17th November 2014
British households are increasingly underestimating their main bills by an average of £770 according to research from Santander.
When it comes to predicting what council tax, gas, water and electricity will cost, the bank’s analysis found that the gap is 65% or £303 greater than last year, when the average amount households underestimated their bills by stood at £467.
Santander asked bill payers to estimate their annual spend on their main household bills and found that respondents underestimated the amount they pay for council tax by £721 per year. Bill payers were also shown to underestimate gas, by £279, and electricity by £91 but at the same time they over-estimate their expenditure on TV/phone/broadband bills, by an average of £386.

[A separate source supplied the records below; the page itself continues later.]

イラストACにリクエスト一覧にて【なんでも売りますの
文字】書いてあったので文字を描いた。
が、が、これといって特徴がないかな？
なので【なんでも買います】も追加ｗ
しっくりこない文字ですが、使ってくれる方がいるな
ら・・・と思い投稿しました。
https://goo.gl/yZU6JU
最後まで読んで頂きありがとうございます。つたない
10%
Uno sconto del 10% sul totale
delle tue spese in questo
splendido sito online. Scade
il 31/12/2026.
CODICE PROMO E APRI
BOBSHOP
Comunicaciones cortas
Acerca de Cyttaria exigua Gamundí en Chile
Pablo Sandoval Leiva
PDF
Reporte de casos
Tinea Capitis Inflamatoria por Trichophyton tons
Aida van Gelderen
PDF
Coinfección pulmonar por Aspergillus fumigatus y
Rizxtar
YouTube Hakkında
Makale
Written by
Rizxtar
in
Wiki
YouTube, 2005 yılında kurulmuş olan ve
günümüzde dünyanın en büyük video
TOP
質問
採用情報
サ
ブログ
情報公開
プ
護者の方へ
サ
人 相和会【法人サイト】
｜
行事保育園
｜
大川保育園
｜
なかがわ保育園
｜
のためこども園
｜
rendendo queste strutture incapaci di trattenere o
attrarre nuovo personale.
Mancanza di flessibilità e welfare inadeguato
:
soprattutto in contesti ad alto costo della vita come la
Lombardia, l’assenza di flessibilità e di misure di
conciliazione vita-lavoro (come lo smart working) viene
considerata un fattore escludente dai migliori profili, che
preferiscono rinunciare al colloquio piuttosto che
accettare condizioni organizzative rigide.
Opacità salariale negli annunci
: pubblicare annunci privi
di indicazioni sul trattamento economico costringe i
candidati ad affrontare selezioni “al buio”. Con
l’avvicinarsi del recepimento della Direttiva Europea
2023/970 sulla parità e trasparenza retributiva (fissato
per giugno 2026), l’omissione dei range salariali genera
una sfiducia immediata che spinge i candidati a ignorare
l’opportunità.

|Utility||Estimated spend 2014||Actual spend 2014||Under/over-estimation 2014||Under/over-estimation 2013|
|Council tax||£747||£1,468||£721 under||£672 under|
|Gas||£463||£742||£279 under||£243 under|
|Electricity||£518||£609||£91 under||£72 under|
|Water||£328||£393||£65 under||£146 over|
|TV/phone/broadband||£503||£117||£386 over||£374 over|
|Totals||£2,559||£3,329||£770 under||£467 under|
*Source: Santander, 2014
More than a quarter of bill payers admitted they do not read their statements thoroughly, while 4% – equivalent to 1,000,000 UK households do not even open statements.

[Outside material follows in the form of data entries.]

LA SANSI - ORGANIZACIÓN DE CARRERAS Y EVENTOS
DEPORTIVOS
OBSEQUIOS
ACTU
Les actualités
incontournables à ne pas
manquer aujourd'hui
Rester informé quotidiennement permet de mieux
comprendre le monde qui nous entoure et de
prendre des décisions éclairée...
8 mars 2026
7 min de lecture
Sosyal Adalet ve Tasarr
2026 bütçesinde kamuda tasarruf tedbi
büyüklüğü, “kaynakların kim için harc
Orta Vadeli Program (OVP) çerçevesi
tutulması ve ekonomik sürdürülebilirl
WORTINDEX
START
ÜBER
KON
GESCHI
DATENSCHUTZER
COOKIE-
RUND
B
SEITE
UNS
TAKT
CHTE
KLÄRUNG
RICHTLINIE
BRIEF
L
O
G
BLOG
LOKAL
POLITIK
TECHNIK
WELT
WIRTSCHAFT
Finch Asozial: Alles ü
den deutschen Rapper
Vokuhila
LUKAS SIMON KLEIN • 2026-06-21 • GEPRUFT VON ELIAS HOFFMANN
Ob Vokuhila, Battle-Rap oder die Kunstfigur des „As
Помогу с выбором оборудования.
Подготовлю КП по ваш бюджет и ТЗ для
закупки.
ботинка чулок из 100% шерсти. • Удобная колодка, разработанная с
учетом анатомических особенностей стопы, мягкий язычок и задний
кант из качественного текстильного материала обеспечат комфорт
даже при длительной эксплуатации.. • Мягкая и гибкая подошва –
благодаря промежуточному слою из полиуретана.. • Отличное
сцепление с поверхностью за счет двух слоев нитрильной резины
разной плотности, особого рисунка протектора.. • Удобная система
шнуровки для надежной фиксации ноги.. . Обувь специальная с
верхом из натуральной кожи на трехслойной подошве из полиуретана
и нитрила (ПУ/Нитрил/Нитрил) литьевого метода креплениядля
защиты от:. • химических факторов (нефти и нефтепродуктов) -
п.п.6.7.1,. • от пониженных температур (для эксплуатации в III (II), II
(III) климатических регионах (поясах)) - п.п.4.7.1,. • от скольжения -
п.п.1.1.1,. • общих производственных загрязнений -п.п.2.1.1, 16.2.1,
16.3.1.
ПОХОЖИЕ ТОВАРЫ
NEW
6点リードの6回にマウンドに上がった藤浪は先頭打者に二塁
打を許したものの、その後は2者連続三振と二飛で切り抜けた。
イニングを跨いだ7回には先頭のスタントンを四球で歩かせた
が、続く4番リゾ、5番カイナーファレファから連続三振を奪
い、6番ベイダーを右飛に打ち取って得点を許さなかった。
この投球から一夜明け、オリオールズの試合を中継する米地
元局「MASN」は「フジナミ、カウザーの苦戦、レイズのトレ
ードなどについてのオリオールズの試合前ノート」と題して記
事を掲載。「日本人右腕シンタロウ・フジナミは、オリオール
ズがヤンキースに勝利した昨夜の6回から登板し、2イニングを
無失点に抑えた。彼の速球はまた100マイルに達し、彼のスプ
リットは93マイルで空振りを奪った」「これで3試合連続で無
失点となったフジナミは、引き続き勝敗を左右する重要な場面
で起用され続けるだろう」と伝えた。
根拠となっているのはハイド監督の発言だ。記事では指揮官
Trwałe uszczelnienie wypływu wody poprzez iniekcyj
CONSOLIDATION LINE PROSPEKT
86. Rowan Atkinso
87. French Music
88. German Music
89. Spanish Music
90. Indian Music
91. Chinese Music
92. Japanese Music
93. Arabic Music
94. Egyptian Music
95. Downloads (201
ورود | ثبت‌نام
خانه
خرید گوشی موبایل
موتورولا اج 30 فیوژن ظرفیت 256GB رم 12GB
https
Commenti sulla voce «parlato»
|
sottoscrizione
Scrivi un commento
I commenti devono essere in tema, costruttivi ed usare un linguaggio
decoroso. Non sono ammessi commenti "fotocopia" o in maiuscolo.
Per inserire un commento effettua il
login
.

The survey found that 13% have never supplied a meter reading or could not remember the last time they gave one for either their gas and/or electricity. On average, the last time bill payers reviewed their providers for a better offer was more than a year ago which means households could potentially be missing out on hundreds of pounds worth of savings as a result of these factors.

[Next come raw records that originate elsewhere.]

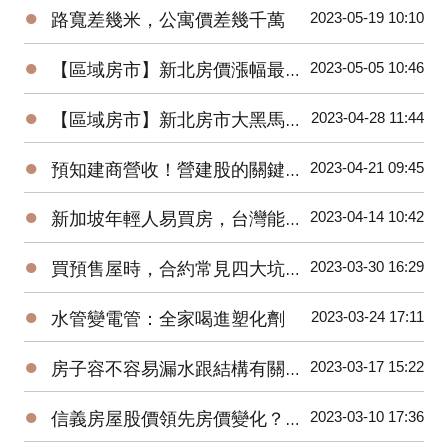
●
2023-05-19 10:10
路寬差幾米，公寓價差幾千萬
●
2023-05-05 10:46
【區域房市】新北房價漲幅最高–土城暫緩重劃區
●
2023-04-28 11:44
【區域房市】新北房市大黑馬！土城區房價上漲的三大原因？
●
2023-04-21 09:45
預知建商營收！營建股的關鍵指標與操作秘訣
●
2023-04-14 10:42
新加坡年輕人易買房，台灣能借鏡？房市回溫？住商徐佳馨獨家分析
●
2023-03-30 16:29
買預售屋時，合約常見四大坑！你踩到了幾坑？
●
2023-03-24 17:11
水管變電管：全家喝進塑化劑
●
2023-03-17 15:22
房子容不容易漏水跟結構有關係？戴雲發教你怎麼看！
●
2023-03-10 17:36
信義房屋股價領先房價變化？準確率超高！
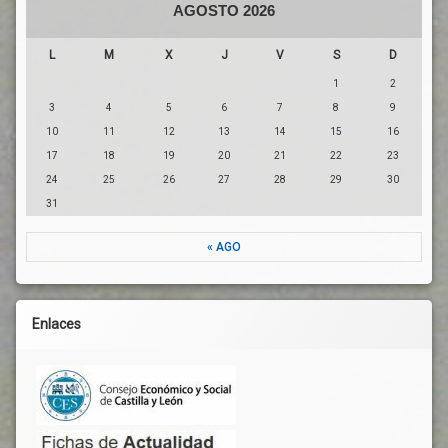
Voluntariedad
AGOSTO 2026
L
M
X
J
V
S
D
1
2
3
4
5
6
7
8
9
10
11
12
13
14
15
16
17
18
19
20
21
22
23
24
25
26
27
28
29
30
31
« AGO
Enlaces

Matt Hall, head of banking at Santander, said: “Increases in household bills have added to the cost of living in recent years and it’s more important than ever that people check their bills thoroughly. Some can be tricky to understand, so it’s important that households keep an eye on statements and call their supplier if anything is unclear.
“Bill payers should regularly review their supplier to make sure they’re getting a good deal but should also consider the most cost effective way of making payments. Many suppliers offer a discount for paying by direct debit for instance.”
David Mann, head of money at comparison site uSwitch.com, added: “Consumers are in a lose-lose situation with everything shooting up except for their income. It’s time to start paying serious attention to managing household bills. By cutting the amount you spend on the essentials, you’ll have more money to spend on the non-essentials, which is welcome news at this time of year.”